I am currently using torch.cuda.Event(enable_timing=True)
for measuring the forward, backward and total iteration time of DNN training. This data is used to predict the iteration time of a DNN training setup. I noticed that when I enable profiling, these timings are a little longer than expected, and consequently the prediction is higher than my baseline experiments. I derived the expected value from a tensorboard profiling report.
I am using the following context manager to measure the time of a code chunk:
@contextlib.contextmanager
def take_gpu_time() -> ContextManager[None]:
start_event = torch.cuda.Event(enable_timing=True)
end_event = torch.cuda.Event(enable_timing=True)
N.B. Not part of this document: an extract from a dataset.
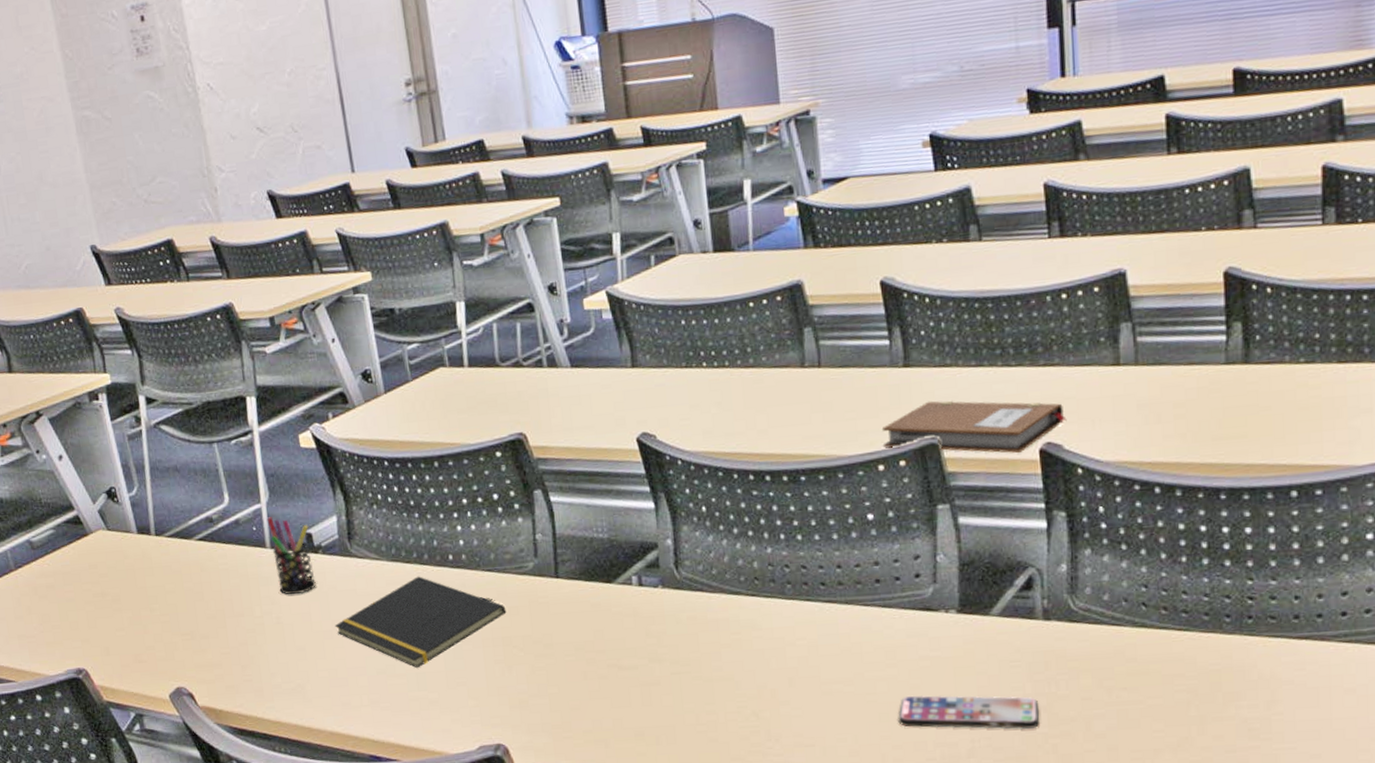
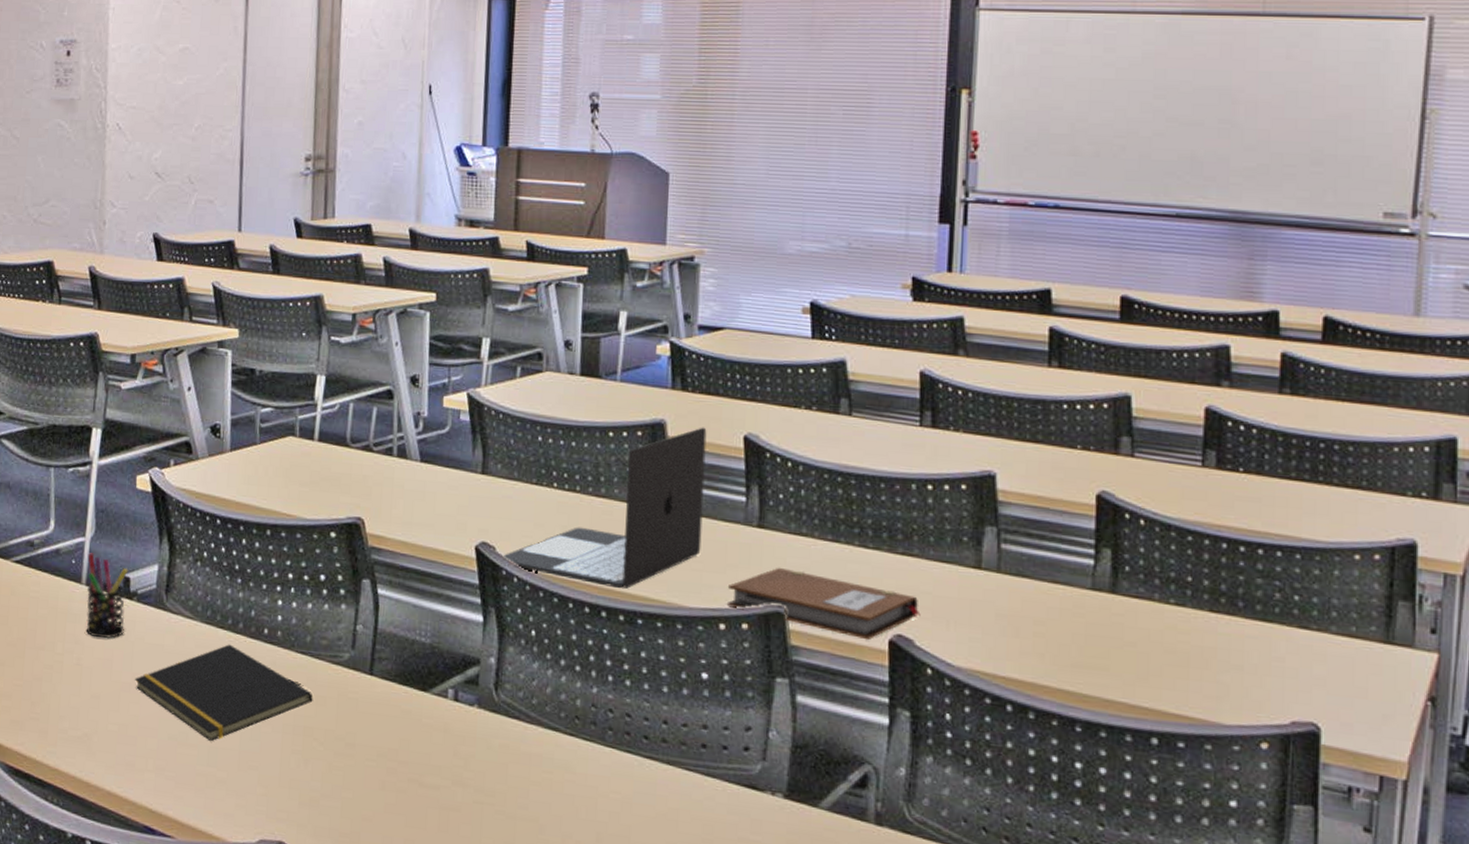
laptop: none [662,280,852,452] -> present [501,427,707,589]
record = DurationRecord(start_event, end_event)
start_event.record()
yield record
end_event.record()
The getter of DurationRecord.duration
looks as follows:
@property
def duration(self):
torch.cuda.synchronize()
start_event.synchronize()
end_event.synchronize()
return start_event.elapsed_time(end_event)
With this asynchronous design, I hope to gain a lesser impact on performance by deferring the device synchronization to a point in time when I actually need the result (i.e., after the iteration completed).
Could this code have a notable impact on the performance of DNN training, especially when it’s called often (i.e., during each forward and backward call)?